Unnamed: 0,store,weeks_to_xmas,avg_week_sales,is_on_sale,weekly_amount_sold
0,1,3,12.98,1,219.6
1,1,2,12.98,1,184.7
2,1,1,12.98,1,145.75
3,1,0,12.98,0,102.45
4,2,3,19.92,0,103.22


In [12]:
debiasing_model = smf.ols('is_on_sale ~ avg_week_sales + weeks_to_xmas', data=data).fit()
data_debiased = data.assign(sale_residual = debiasing_model.resid)

In [13]:
data_debiased.head()

Unnamed: 0,store,weeks_to_xmas,avg_week_sales,is_on_sale,weekly_amount_sold,sale_residual
0,1,3,12.98,1,219.6,0.601591
1,1,2,12.98,1,184.7,0.683591
2,1,1,12.98,1,145.75,0.765591
3,1,0,12.98,0,102.45,-0.152409
4,2,3,19.92,0,103.22,-0.625373


In [14]:
denoising_model = smf.ols('weekly_amount_sold ~ avg_week_sales + weeks_to_xmas', data= data_debiased).fit()

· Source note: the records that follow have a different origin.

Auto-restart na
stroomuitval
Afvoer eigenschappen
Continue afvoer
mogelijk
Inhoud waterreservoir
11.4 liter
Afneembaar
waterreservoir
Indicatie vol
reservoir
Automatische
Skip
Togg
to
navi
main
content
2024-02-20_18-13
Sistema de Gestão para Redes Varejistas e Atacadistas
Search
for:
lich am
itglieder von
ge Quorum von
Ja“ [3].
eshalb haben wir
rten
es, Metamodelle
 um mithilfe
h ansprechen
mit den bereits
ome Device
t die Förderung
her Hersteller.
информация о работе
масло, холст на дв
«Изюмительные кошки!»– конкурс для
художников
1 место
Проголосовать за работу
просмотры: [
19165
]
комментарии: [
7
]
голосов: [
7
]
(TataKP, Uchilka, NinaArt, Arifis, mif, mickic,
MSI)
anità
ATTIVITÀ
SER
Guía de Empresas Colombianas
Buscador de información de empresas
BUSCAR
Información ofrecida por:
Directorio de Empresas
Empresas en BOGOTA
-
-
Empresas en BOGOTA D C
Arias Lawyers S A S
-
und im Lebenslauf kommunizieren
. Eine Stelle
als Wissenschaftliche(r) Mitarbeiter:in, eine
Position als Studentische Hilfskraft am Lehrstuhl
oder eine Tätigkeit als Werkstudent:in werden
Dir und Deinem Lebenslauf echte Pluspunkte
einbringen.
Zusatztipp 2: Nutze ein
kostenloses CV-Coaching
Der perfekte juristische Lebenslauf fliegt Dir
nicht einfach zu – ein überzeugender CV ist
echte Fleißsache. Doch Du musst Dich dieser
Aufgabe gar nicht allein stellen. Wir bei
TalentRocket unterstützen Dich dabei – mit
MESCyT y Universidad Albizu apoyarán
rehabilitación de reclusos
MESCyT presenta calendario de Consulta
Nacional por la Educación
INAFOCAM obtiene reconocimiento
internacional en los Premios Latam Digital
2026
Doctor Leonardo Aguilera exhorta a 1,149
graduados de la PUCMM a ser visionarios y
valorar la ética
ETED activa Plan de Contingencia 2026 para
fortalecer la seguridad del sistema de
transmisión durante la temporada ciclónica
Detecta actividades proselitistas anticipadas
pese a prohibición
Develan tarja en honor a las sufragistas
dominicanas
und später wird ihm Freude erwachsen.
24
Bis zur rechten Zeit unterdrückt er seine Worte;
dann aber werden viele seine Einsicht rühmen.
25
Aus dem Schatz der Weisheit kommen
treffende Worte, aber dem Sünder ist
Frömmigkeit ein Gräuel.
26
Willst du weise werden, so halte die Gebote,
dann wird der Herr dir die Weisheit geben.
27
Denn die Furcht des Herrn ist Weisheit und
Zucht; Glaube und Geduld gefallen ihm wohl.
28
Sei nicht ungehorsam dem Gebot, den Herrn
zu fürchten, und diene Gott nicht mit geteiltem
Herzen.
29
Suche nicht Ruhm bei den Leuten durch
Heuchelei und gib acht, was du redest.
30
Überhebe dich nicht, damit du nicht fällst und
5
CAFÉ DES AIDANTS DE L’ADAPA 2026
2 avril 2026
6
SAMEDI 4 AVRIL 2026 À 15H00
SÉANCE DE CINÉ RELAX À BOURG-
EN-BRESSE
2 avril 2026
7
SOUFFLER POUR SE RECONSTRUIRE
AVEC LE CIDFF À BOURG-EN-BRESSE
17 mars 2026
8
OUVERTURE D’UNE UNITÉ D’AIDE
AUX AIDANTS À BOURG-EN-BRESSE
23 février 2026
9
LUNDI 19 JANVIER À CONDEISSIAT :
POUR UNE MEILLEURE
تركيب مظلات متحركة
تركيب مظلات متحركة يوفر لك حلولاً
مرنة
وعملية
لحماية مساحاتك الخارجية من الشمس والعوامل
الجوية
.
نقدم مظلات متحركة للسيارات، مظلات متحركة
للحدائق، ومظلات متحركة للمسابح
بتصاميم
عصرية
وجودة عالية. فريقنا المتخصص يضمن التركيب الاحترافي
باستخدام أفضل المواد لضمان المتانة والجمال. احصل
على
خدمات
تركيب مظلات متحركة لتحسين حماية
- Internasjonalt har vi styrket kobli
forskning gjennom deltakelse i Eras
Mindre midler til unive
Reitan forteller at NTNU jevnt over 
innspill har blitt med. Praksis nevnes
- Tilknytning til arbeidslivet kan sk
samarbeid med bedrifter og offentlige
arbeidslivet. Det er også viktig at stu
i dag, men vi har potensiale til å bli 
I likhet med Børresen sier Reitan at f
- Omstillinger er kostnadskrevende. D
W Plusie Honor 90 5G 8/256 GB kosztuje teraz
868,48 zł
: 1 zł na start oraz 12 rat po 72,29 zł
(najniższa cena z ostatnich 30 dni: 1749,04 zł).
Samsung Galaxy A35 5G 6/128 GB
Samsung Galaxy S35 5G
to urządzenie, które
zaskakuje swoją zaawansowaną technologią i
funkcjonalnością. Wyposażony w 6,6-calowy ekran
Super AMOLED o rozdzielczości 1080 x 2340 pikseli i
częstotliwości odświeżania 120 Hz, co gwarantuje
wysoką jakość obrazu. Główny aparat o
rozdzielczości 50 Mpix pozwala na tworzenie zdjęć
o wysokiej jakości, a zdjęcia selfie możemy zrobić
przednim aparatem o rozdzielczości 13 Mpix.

data_denoised = data_debiased.assign(revenue_residual = denoising_model.resid)

In [15]:
fwl_model = smf.ols('revenue_residual ~ sale_residual', data=data_denoised).fit()

fwl_model.summary().tables[1]

0,1,2,3,4,5,6
,coef,std err,t,P>|t|,[0.025,0.975]
Intercept,-2.751e-13,1.066,-2.58e-13,1.000,-2.091,2.091
sale_residual,52.0264,2.281,22.808,0.000,47.553,56.500


## Conclusion
Sales in Xmas season help business increase revenue with average treatment effect of $52,000.